Your answer must be only the lines below from the one containing "OHA - Drinking" through the one containing "0.69 | 0.70 | 0.70 |", copied exactly, with the pictures left out.

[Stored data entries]
---

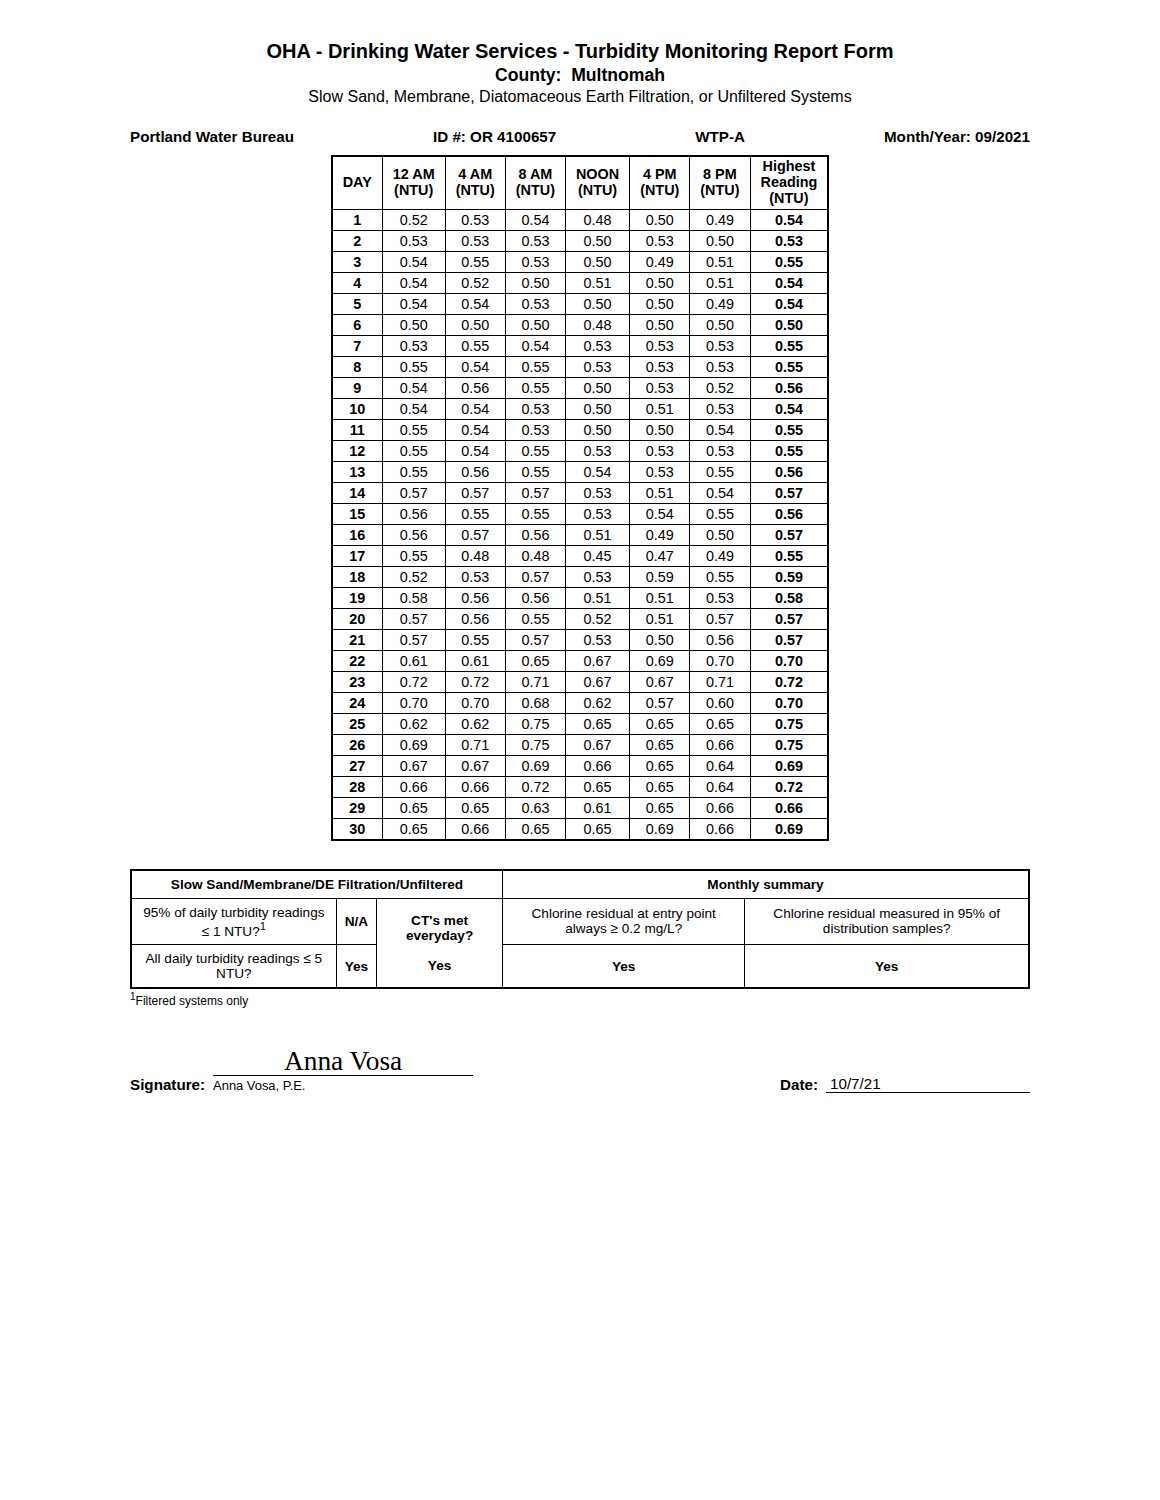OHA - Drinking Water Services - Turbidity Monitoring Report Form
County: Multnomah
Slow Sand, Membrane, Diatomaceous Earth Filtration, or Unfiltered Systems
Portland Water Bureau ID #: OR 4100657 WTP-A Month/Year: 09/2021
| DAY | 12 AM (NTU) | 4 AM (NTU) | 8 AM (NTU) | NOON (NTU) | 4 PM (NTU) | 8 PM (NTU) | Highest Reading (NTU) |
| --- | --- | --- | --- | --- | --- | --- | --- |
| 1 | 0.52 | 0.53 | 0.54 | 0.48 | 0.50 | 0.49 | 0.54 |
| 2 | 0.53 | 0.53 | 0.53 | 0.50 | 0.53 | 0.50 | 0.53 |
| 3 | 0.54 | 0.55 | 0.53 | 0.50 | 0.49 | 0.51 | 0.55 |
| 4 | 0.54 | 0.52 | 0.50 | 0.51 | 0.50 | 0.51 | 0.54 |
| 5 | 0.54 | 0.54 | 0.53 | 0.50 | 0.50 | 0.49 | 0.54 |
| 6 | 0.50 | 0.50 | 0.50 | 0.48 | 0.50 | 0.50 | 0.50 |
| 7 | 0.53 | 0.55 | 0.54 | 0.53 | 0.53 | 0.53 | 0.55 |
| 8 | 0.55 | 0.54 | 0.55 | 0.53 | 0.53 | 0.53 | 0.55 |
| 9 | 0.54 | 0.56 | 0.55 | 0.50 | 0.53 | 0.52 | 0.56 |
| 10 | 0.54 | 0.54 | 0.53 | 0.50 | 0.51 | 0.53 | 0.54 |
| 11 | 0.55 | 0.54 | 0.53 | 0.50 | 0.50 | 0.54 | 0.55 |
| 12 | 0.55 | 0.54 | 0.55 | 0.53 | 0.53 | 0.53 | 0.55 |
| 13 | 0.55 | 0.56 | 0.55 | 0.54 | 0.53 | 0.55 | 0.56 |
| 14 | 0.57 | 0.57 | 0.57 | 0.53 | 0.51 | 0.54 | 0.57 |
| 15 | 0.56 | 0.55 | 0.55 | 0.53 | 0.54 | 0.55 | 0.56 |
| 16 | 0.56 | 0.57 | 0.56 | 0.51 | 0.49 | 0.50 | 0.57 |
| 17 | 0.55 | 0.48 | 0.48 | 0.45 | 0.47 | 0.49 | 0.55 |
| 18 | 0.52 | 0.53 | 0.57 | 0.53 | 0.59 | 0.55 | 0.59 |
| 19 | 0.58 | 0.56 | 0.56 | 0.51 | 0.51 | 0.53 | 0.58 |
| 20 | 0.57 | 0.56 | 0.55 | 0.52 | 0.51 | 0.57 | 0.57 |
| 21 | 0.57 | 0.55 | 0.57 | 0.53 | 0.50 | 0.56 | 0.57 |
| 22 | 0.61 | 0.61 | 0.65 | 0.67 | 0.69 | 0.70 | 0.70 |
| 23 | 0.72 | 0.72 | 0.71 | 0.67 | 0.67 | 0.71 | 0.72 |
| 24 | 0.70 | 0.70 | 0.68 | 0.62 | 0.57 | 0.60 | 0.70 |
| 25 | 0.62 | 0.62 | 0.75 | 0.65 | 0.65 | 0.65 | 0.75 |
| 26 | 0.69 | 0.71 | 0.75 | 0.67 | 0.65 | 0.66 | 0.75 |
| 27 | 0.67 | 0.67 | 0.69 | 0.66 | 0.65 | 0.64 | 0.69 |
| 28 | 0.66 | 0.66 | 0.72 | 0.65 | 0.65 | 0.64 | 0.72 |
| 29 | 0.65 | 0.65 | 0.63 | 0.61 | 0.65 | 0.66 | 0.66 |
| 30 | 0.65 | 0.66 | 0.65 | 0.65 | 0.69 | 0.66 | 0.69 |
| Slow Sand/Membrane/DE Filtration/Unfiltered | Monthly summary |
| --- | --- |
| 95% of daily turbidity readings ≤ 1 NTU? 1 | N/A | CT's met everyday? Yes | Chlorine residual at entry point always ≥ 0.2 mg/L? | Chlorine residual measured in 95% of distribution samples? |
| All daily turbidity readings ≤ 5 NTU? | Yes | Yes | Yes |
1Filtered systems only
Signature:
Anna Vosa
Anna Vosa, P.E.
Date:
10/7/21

---

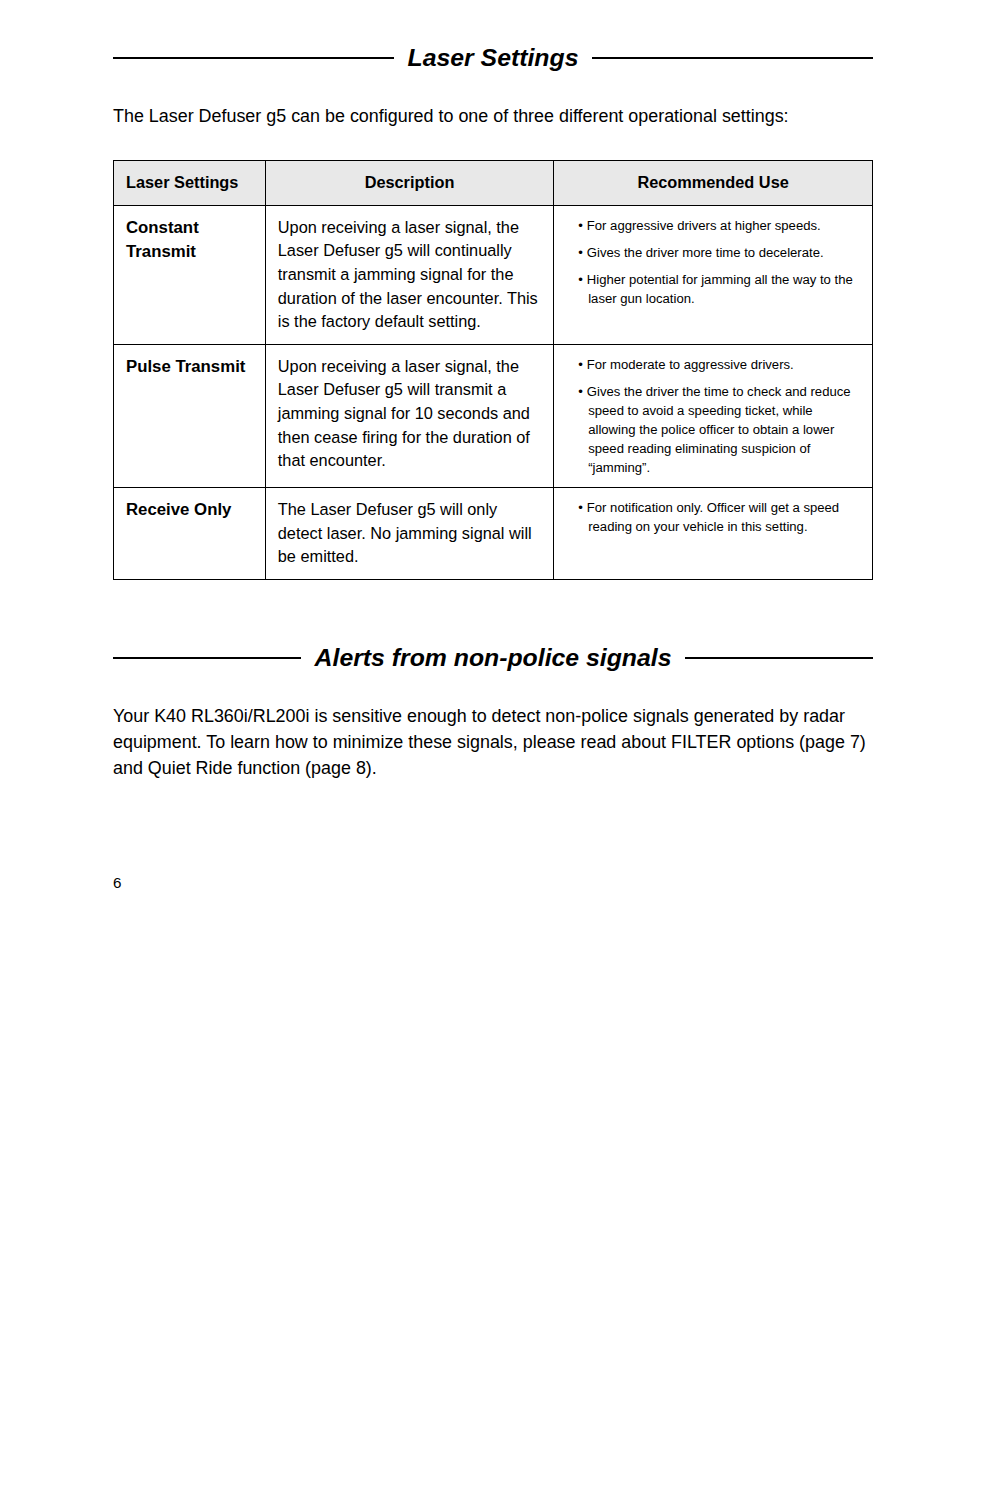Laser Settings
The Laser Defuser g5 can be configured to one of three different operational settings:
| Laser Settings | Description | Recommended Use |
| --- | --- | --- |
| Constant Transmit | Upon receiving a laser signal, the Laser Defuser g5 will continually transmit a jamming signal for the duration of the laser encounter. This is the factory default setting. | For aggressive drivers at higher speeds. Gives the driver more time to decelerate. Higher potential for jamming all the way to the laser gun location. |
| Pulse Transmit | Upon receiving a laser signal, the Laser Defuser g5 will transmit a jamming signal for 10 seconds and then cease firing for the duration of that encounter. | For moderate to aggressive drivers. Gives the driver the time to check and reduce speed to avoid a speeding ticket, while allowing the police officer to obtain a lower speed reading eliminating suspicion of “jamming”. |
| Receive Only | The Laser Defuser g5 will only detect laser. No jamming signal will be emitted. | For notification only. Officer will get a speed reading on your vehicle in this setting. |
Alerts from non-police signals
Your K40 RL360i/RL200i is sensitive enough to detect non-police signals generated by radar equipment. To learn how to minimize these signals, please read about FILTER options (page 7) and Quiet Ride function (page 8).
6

---

COMPLETED EXERCISE:
OHA - Drinking Water Services - Turbidity Monitoring Report Form
County: Multnomah
Slow Sand, Membrane, Diatomaceous Earth Filtration, or Unfiltered Systems
Portland Water Bureau ID #: OR 4100657 WTP-A Month/Year: 09/2021
| DAY | 12 AM (NTU) | 4 AM (NTU) | 8 AM (NTU) | NOON (NTU) | 4 PM (NTU) | 8 PM (NTU) | Highest Reading (NTU) |
| --- | --- | --- | --- | --- | --- | --- | --- |
| 1 | 0.52 | 0.53 | 0.54 | 0.48 | 0.50 | 0.49 | 0.54 |
| 2 | 0.53 | 0.53 | 0.53 | 0.50 | 0.53 | 0.50 | 0.53 |
| 3 | 0.54 | 0.55 | 0.53 | 0.50 | 0.49 | 0.51 | 0.55 |
| 4 | 0.54 | 0.52 | 0.50 | 0.51 | 0.50 | 0.51 | 0.54 |
| 5 | 0.54 | 0.54 | 0.53 | 0.50 | 0.50 | 0.49 | 0.54 |
| 6 | 0.50 | 0.50 | 0.50 | 0.48 | 0.50 | 0.50 | 0.50 |
| 7 | 0.53 | 0.55 | 0.54 | 0.53 | 0.53 | 0.53 | 0.55 |
| 8 | 0.55 | 0.54 | 0.55 | 0.53 | 0.53 | 0.53 | 0.55 |
| 9 | 0.54 | 0.56 | 0.55 | 0.50 | 0.53 | 0.52 | 0.56 |
| 10 | 0.54 | 0.54 | 0.53 | 0.50 | 0.51 | 0.53 | 0.54 |
| 11 | 0.55 | 0.54 | 0.53 | 0.50 | 0.50 | 0.54 | 0.55 |
| 12 | 0.55 | 0.54 | 0.55 | 0.53 | 0.53 | 0.53 | 0.55 |
| 13 | 0.55 | 0.56 | 0.55 | 0.54 | 0.53 | 0.55 | 0.56 |
| 14 | 0.57 | 0.57 | 0.57 | 0.53 | 0.51 | 0.54 | 0.57 |
| 15 | 0.56 | 0.55 | 0.55 | 0.53 | 0.54 | 0.55 | 0.56 |
| 16 | 0.56 | 0.57 | 0.56 | 0.51 | 0.49 | 0.50 | 0.57 |
| 17 | 0.55 | 0.48 | 0.48 | 0.45 | 0.47 | 0.49 | 0.55 |
| 18 | 0.52 | 0.53 | 0.57 | 0.53 | 0.59 | 0.55 | 0.59 |
| 19 | 0.58 | 0.56 | 0.56 | 0.51 | 0.51 | 0.53 | 0.58 |
| 20 | 0.57 | 0.56 | 0.55 | 0.52 | 0.51 | 0.57 | 0.57 |
| 21 | 0.57 | 0.55 | 0.57 | 0.53 | 0.50 | 0.56 | 0.57 |
| 22 | 0.61 | 0.61 | 0.65 | 0.67 | 0.69 | 0.70 | 0.70 |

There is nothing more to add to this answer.